Relative catalytic converter volume for pressure increases to 2 bar and 4 bar with DeNO_x values equal to those at 10 ppm NH₃ slip and 1 bar

The possible volume reduction for SCR under pressure is limited for the large-pore 87 cpsi extrudate (cell width circa 2.4 mm). The catalytic converter volume at 2 bar and 4 bar can be reduced to approximately 80 %, and 70 % of the volume at 1 bar, respectively. Without diffusion limitations, 50 and 25 % volume reductions would be theoretically possible at 2 and 4 bar, respectively. In addition to the reduced volumetric activity, the lowered diffusion rates of NO and NH3 from the gas phase to the surface resulted in much flatter slip-DeNO_x curves, so that traces of NH₃ could already be found downstream of the converter for smaller NO_x reduction levels.

The reduced diffusion rates had a lesser effect for the 225 cpsi extrudate, which as attributed to much shorter average diffusion pathways. In particular, the flattening of the slip-DeNO_x curves was less pronounced with increasing pressure, for example, the dosed NH3 was more likely to react on the surface instead of being emitted as slip. With this cell geometry, the catalytic converter volume at 2 and 4 bar could be reduced to 65 up to 70 % and almost 50 % of the volume at 1 bar, respectively. The relative volume reductions of the foam structures with a pore size of 2500 μm were comparable with that of the 225 cpsi extrudate.

Most of the catalytic converter volumes reported thus far are relative values and describe how a given system behaves at 1, 2 or 4 bar. A direct comparison that considers the different basic activities of the catalysts is difficult because of the different temperature dependencies of the catalysts. A temperature between 350 and 450 °C is most suitable to this comparison because the catalysts showed a rather flat temperature profile.

Using the volume of the 87 cpsi extrudate at 1 bar as a reference (= 100 %), the catalytic converter volumes could be reduced by 50 % by only increasing the cell density to 225 cpsi or by applying the 2500 μm foam structures, ❼. This reduction exceeds that observed for an 87 cpsi extrudate under a pressure of 4 bar. When the 225 cpsi extrudate or the foam structure was pressurised, the volume could be reduced to approximately 35 % at 2 bar and 25 % at 4 bar.

❼

Estimate of the relative catalytic converter volumes for 70 % DeNO_x at 10 ppm NH₃ slip and 350 °C (100 % = 87 cpsi at 1 bar)

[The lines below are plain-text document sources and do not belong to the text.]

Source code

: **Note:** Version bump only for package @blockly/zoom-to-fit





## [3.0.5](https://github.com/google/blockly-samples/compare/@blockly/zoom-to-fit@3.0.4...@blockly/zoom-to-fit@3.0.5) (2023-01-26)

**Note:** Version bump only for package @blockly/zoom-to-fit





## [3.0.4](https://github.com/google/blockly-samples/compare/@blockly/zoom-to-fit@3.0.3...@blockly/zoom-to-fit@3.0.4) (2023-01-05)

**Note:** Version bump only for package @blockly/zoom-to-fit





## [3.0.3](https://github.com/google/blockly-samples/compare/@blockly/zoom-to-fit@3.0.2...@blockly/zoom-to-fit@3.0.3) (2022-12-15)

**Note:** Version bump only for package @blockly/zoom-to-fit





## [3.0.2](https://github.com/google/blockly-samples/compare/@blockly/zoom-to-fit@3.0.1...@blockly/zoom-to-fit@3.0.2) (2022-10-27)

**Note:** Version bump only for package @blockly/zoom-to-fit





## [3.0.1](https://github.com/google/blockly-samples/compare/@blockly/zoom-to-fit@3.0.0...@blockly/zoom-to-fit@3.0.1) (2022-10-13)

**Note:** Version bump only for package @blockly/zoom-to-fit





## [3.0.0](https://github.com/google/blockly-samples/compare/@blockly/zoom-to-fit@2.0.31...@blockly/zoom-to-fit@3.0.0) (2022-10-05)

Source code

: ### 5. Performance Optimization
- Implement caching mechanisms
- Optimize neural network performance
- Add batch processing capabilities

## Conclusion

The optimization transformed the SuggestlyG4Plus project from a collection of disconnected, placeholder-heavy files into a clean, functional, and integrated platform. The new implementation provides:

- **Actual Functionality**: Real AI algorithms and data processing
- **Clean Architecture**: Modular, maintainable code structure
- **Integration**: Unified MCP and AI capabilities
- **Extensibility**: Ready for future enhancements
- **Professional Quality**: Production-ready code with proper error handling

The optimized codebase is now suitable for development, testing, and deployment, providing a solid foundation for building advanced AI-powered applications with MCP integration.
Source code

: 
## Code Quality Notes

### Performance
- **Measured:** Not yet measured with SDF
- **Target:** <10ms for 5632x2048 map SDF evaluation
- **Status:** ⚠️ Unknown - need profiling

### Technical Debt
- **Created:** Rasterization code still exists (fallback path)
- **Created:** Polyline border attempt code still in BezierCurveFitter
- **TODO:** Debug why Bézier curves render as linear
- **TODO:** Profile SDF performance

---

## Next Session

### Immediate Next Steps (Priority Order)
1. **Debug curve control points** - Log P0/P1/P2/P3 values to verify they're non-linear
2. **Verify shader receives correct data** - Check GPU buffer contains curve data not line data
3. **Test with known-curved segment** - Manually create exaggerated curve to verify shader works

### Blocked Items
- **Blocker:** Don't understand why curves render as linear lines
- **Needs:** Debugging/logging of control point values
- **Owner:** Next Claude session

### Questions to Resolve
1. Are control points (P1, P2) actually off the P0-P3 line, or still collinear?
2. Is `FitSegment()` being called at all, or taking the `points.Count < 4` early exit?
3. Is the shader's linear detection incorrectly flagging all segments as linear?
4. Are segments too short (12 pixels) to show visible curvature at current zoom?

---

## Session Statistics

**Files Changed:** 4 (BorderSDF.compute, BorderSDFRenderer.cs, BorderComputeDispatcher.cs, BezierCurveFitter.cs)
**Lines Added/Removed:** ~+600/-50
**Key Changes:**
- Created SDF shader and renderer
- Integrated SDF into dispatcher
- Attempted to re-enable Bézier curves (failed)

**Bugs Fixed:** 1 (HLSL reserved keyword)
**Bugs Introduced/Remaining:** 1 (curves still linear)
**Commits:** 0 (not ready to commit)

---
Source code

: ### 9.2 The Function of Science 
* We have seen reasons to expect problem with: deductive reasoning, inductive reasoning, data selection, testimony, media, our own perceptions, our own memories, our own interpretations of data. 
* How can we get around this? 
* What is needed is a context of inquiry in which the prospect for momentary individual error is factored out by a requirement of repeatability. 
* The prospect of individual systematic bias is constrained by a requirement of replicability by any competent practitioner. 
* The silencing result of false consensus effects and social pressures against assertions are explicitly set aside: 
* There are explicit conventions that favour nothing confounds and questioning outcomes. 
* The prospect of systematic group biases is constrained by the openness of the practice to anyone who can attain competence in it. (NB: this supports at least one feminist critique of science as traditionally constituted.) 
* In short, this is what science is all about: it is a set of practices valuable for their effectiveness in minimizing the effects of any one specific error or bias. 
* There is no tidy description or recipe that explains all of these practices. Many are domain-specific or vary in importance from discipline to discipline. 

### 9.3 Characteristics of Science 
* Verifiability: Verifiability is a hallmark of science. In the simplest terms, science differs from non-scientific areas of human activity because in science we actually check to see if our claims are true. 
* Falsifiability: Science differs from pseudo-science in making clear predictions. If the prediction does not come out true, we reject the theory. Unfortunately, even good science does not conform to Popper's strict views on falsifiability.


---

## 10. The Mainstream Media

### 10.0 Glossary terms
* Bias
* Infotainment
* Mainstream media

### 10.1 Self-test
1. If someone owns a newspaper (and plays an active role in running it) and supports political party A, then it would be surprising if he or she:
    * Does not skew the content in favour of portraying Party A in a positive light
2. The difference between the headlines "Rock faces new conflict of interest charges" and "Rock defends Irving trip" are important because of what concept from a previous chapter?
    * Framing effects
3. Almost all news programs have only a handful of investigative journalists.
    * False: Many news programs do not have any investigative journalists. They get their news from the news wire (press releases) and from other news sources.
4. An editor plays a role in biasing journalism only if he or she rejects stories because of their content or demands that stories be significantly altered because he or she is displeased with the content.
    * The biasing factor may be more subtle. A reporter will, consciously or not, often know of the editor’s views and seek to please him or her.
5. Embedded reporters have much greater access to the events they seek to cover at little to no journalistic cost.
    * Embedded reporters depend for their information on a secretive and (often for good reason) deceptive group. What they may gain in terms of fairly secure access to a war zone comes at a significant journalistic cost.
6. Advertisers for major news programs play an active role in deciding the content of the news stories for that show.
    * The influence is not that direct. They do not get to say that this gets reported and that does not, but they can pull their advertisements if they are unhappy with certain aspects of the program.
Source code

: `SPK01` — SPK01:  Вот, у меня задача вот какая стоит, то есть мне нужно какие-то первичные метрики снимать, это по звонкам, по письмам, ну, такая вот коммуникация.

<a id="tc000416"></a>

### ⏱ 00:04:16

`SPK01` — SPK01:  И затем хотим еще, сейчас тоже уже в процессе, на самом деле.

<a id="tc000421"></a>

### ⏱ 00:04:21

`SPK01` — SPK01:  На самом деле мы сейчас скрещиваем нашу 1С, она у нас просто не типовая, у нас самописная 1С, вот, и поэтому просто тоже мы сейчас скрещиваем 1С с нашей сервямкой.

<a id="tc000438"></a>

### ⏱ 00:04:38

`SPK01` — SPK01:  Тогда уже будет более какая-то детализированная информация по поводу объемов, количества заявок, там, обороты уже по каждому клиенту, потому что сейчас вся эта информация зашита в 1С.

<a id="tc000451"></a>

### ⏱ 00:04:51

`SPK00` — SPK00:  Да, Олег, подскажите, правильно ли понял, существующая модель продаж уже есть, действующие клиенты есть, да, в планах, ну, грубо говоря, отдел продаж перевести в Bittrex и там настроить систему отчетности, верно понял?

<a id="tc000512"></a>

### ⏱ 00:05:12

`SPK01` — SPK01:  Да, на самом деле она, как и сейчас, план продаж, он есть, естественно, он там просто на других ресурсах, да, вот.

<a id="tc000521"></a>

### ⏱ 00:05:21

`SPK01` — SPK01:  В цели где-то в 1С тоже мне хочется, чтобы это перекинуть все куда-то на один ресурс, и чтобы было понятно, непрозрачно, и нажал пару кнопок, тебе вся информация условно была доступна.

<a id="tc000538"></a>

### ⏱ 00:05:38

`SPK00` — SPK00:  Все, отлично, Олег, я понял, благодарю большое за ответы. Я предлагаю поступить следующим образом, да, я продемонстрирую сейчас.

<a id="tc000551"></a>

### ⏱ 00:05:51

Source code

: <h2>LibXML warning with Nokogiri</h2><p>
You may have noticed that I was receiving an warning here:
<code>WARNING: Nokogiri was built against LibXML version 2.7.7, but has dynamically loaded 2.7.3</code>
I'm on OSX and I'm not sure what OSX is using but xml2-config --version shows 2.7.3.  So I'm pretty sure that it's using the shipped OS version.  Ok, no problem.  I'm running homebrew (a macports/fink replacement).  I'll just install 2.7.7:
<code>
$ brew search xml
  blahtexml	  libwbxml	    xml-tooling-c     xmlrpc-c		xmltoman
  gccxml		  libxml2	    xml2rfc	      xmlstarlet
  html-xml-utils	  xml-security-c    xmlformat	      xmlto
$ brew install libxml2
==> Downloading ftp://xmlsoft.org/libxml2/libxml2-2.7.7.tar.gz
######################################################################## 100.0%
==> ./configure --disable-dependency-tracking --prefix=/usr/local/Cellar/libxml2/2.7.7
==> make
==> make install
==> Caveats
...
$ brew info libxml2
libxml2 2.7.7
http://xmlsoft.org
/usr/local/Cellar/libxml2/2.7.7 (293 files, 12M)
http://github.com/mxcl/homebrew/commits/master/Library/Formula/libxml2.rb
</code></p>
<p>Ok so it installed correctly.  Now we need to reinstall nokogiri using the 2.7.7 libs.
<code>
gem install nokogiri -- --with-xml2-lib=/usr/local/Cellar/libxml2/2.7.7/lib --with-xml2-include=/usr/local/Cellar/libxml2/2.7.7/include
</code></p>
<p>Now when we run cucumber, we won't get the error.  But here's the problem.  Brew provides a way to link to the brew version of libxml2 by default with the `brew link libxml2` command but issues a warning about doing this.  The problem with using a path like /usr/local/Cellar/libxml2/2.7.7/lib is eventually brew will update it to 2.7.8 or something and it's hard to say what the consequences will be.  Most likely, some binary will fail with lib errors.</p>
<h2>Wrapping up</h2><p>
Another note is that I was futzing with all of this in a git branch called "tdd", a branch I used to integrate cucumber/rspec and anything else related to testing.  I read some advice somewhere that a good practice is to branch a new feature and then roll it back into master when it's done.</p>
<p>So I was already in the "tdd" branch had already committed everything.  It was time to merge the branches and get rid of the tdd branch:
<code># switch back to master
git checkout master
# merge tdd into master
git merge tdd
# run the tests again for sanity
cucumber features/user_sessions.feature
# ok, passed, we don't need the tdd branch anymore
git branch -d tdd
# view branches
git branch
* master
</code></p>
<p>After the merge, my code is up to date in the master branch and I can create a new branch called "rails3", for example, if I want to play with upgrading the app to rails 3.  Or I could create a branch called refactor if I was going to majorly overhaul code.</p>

The benefit of SCR under pressure is reduced further when large-pore structures (87 cpsi or even 35 cpsi) are necessary because of a high dust load in the exhaust gas. This limitation indicates that increasing the cell density cannot significantly reduce the volume in applications that are strongly susceptible to clogging. However, this reduction can be achieved by substrates that enable an increase in the mass transfer without compromising the cell width, such as in foam structures. However, the susceptibility to clogging of these structures still requires investigation.

The impact of the pressure pulsations of the engine exhaust on the SCR upstream of the turbocharger with respect to NO_x reduction, mechanical durability and charging technology cannot be simulated in the model gas test rig but should be assessed before the implementation of SCR under pressure. In a two-stage turbocharger application, the placement of the SCR system downstream of the high-pressure turbocharger would be advantageous because these effects are reduced at this location.

6 Summary

The effect of increased pressure levels, as they occur in pre-turbocharger position in Diesel engines, on the SCR process were investigated with model gas experiments in the laboratory. The measurements showed that the catalytic converter volume can actually be reduced but the possible volume reduction is not proportional to the pressure increase due to the influence of gas diffusion. Fine cell structures were advantageous, because they showed a high volumetric activity due to their large catalytic surface and their activity was less influenced by pressure. Foam structures turned out to be particularly suitable, since they allow for high mass transfer due to their irregular structure. However, if structures with smooth channels and low cell density have to be used due to a high dust load of the exhaust gas, the benefit of SCR under pressure becomes much smaller.